Task to carry out: Copy out every one of the lines below word for word, leaving out the pictures.
Start of Block
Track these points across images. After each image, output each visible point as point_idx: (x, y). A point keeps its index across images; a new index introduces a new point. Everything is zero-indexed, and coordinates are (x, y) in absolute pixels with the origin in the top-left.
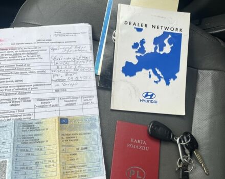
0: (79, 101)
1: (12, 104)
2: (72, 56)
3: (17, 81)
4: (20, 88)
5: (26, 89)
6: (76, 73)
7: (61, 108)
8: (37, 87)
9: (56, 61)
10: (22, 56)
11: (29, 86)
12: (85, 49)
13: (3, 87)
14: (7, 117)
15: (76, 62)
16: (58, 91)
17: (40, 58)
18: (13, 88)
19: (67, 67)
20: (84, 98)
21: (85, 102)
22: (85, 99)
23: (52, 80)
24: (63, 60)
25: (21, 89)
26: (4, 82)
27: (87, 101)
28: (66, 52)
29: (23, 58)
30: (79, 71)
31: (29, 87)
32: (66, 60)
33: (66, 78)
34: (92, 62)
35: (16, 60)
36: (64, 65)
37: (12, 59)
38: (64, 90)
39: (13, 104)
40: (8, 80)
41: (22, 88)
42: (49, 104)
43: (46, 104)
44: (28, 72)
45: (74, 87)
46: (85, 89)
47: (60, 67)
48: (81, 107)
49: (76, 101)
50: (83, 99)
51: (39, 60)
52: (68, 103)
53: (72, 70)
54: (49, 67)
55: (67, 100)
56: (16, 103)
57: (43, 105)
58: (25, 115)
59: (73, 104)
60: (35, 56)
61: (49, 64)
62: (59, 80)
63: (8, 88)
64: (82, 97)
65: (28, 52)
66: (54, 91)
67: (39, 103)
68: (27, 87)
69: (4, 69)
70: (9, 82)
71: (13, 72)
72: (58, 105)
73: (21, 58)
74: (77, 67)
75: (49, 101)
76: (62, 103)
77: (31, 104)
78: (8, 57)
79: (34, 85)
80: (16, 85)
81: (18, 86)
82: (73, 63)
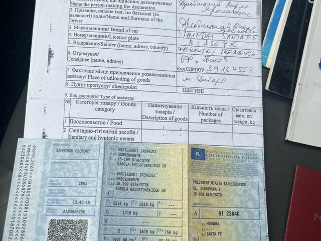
0: (227, 117)
1: (99, 106)
2: (219, 22)
3: (112, 61)
4: (116, 76)
5: (128, 80)
6: (225, 58)
7: (192, 127)
8: (149, 77)
9: (188, 29)
10: (124, 11)
11: (133, 74)
12: (246, 11)
13: (85, 71)
14: (89, 131)
15: (226, 36)
16: (187, 90)
17: (158, 20)
18: (103, 75)
19: (209, 43)
20: (237, 110)
21: (238, 119)
22: (239, 113)
23: (178, 68)
24: (201, 29)
25: (119, 79)
26: (86, 60)
27: (242, 119)
28: (208, 13)
29: (126, 16)
30: (230, 55)
31: (133, 77)
32: (207, 30)
33: (206, 66)
34: (258, 39)
35: (112, 17)
36: (202, 39)
37: (104, 14)
38: (199, 91)
39: (102, 106)
40: (95, 57)
41: (120, 76)
42: (171, 116)
43: (163, 115)
44: (133, 45)
45: (219, 85)
46: (240, 93)
47: (195, 43)
48: (229, 129)
49: (221, 115)
50: (235, 113)
51: (156, 24)
52: (206, 117)
53: (218, 52)
54: (173, 41)
55: (205, 111)
56: (108, 107)
57: (158, 115)
58: (123, 133)
59: (215, 122)
60: (149, 14)
61: (173, 34)
62: (192, 70)
63: (94, 74)
64: (235, 109)
65: (136, 5)
66: (180, 90)
67: (151, 112)
68: (131, 77)
69: (88, 33)
70: (97, 61)
71: (105, 42)
72: (186, 120)
73: (120, 15)
74: (228, 46)
75: (171, 109)
76: (195, 116)
77: (135, 112)
78: (97, 10)
79: (144, 74)
80: (109, 70)
81: (113, 73)
82: (221, 37)
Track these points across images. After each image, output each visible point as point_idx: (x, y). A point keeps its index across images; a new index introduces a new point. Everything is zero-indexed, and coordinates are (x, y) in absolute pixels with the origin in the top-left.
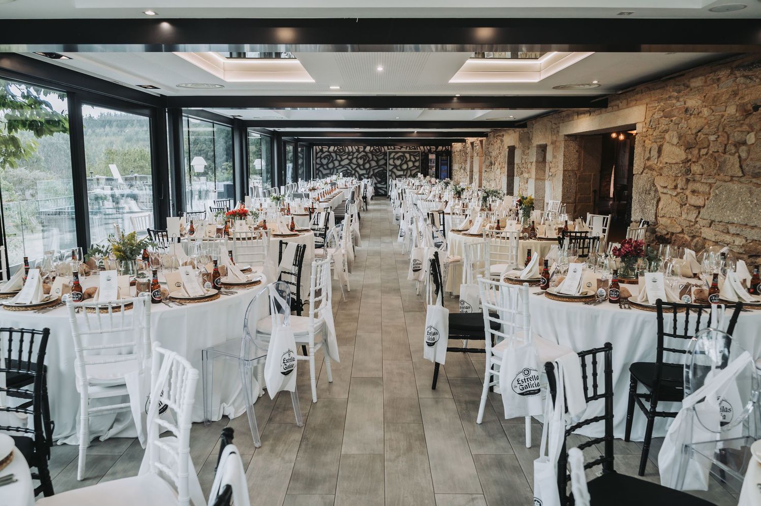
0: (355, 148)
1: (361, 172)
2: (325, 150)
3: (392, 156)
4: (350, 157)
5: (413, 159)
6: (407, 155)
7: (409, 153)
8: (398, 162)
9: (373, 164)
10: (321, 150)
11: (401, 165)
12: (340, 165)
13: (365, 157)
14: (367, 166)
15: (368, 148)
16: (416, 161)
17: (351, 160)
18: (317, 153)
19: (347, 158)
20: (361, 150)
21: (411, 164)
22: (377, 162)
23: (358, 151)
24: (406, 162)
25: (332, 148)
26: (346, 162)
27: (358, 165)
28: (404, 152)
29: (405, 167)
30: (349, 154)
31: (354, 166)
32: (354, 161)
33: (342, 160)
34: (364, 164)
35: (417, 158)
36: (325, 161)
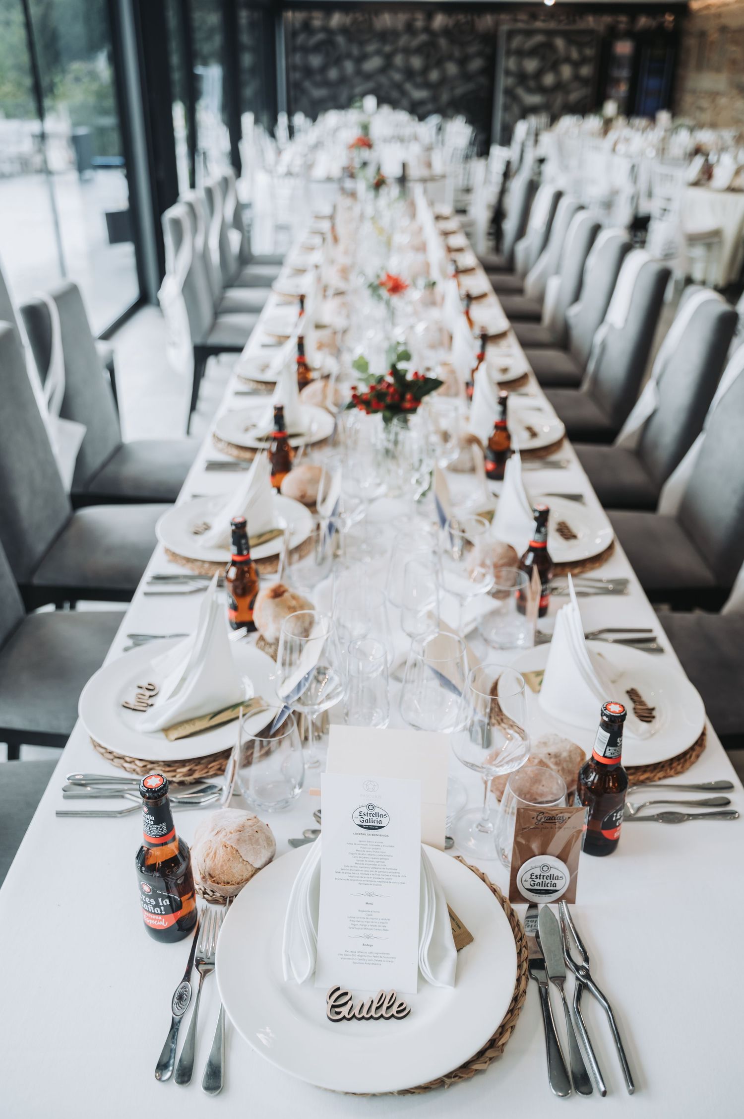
0: (402, 18)
1: (419, 94)
2: (317, 23)
3: (516, 42)
4: (388, 48)
5: (575, 55)
6: (560, 43)
7: (565, 34)
8: (531, 65)
9: (452, 69)
10: (306, 26)
11: (539, 74)
12: (359, 72)
13: (428, 50)
14: (434, 76)
15: (439, 21)
16: (583, 61)
17: (388, 58)
18: (294, 34)
19: (378, 52)
20: (419, 24)
21: (566, 71)
22: (463, 62)
23: (410, 28)
24: (555, 67)
25: (336, 19)
26: (373, 64)
27: (409, 74)
28: (550, 33)
29: (549, 79)
30: (385, 36)
31: (397, 77)
32: (398, 60)
33: (363, 57)
34: (425, 71)
35: (589, 52)
36: (316, 61)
End of Block
Solution to this task:
Track these points across images. After each image, output each visible point as point_idx: (x, y). A point keeps its index across images; a new index introduces a new point. Everything is zero-indexed, and coordinates are (x, y) in absolute pixels with the origin in the top-left.
0: (79, 101)
1: (12, 104)
2: (72, 56)
3: (17, 81)
4: (20, 88)
5: (26, 89)
6: (76, 73)
7: (61, 108)
8: (37, 87)
9: (56, 61)
10: (22, 56)
11: (29, 86)
12: (85, 49)
13: (3, 87)
14: (7, 117)
15: (76, 62)
16: (58, 91)
17: (40, 58)
18: (13, 88)
19: (67, 67)
20: (84, 98)
21: (85, 102)
22: (85, 99)
23: (52, 80)
24: (63, 60)
25: (21, 89)
26: (4, 82)
27: (87, 101)
28: (66, 52)
29: (23, 58)
30: (79, 71)
31: (29, 87)
32: (66, 60)
33: (66, 78)
34: (92, 62)
35: (16, 60)
36: (64, 65)
37: (12, 59)
38: (64, 90)
39: (13, 104)
40: (8, 80)
41: (22, 88)
42: (49, 104)
43: (46, 104)
44: (28, 72)
45: (74, 87)
46: (85, 89)
47: (60, 67)
48: (81, 107)
49: (76, 101)
50: (83, 99)
51: (39, 60)
52: (68, 103)
53: (72, 70)
54: (49, 67)
55: (67, 100)
56: (16, 103)
57: (43, 105)
58: (25, 115)
59: (73, 104)
60: (35, 56)
61: (49, 64)
62: (59, 80)
63: (8, 88)
64: (82, 97)
65: (28, 52)
66: (54, 91)
67: (39, 103)
68: (27, 87)
69: (4, 69)
70: (9, 82)
71: (13, 72)
72: (58, 105)
73: (21, 58)
74: (77, 67)
75: (49, 101)
76: (62, 103)
77: (31, 104)
78: (8, 57)
79: (34, 85)
80: (16, 85)
81: (18, 86)
82: (73, 63)
0: (227, 117)
1: (99, 106)
2: (219, 22)
3: (112, 61)
4: (116, 76)
5: (128, 80)
6: (225, 58)
7: (192, 127)
8: (149, 77)
9: (188, 29)
10: (124, 11)
11: (133, 74)
12: (246, 11)
13: (85, 71)
14: (89, 131)
15: (226, 36)
16: (187, 90)
17: (158, 20)
18: (103, 75)
19: (209, 43)
20: (237, 110)
21: (238, 119)
22: (239, 113)
23: (178, 68)
24: (201, 29)
25: (119, 79)
26: (86, 60)
27: (242, 119)
28: (208, 13)
29: (126, 16)
30: (230, 55)
31: (133, 77)
32: (207, 30)
33: (206, 66)
34: (258, 39)
35: (112, 17)
36: (202, 39)
37: (104, 14)
38: (199, 91)
39: (102, 106)
40: (95, 57)
41: (120, 76)
42: (171, 116)
43: (163, 115)
44: (133, 45)
45: (219, 85)
46: (240, 93)
47: (195, 43)
48: (229, 129)
49: (221, 115)
50: (235, 113)
51: (156, 24)
52: (206, 117)
53: (218, 52)
54: (173, 41)
55: (205, 111)
56: (108, 107)
57: (158, 115)
58: (123, 133)
59: (215, 122)
60: (149, 14)
61: (173, 34)
62: (192, 70)
63: (94, 74)
64: (235, 109)
65: (136, 5)
66: (180, 90)
67: (151, 112)
68: (131, 77)
69: (88, 33)
70: (97, 61)
71: (105, 42)
72: (186, 120)
73: (120, 15)
74: (228, 46)
75: (171, 109)
76: (195, 116)
77: (135, 112)
78: (97, 10)
79: (144, 74)
80: (109, 70)
81: (113, 73)
82: (221, 37)
Track these points across images. After each image, output each visible point as point_idx: (x, y). A point keeps its index across images; a new index introduces a new point. Everything is zero-indexed, and coordinates are (x, y) in absolute pixels with the origin in the top-left.
0: (355, 148)
1: (361, 172)
2: (325, 150)
3: (392, 156)
4: (350, 157)
5: (413, 159)
6: (407, 155)
7: (409, 153)
8: (398, 162)
9: (373, 164)
10: (321, 150)
11: (401, 165)
12: (340, 165)
13: (365, 157)
14: (367, 166)
15: (368, 148)
16: (416, 161)
17: (351, 160)
18: (317, 153)
19: (347, 158)
20: (361, 150)
21: (411, 164)
22: (377, 162)
23: (358, 151)
24: (406, 162)
25: (332, 148)
26: (346, 162)
27: (358, 165)
28: (404, 152)
29: (405, 167)
30: (349, 154)
31: (354, 166)
32: (354, 161)
33: (342, 160)
34: (364, 164)
35: (417, 158)
36: (325, 161)
0: (402, 18)
1: (419, 94)
2: (317, 23)
3: (516, 42)
4: (388, 48)
5: (575, 55)
6: (560, 43)
7: (565, 34)
8: (531, 65)
9: (452, 69)
10: (306, 26)
11: (539, 74)
12: (359, 72)
13: (428, 50)
14: (434, 76)
15: (439, 21)
16: (583, 61)
17: (388, 58)
18: (294, 34)
19: (378, 52)
20: (419, 24)
21: (566, 71)
22: (463, 62)
23: (410, 28)
24: (555, 67)
25: (336, 19)
26: (373, 64)
27: (409, 74)
28: (550, 33)
29: (549, 79)
30: (385, 36)
31: (397, 77)
32: (398, 60)
33: (363, 57)
34: (425, 71)
35: (589, 52)
36: (316, 61)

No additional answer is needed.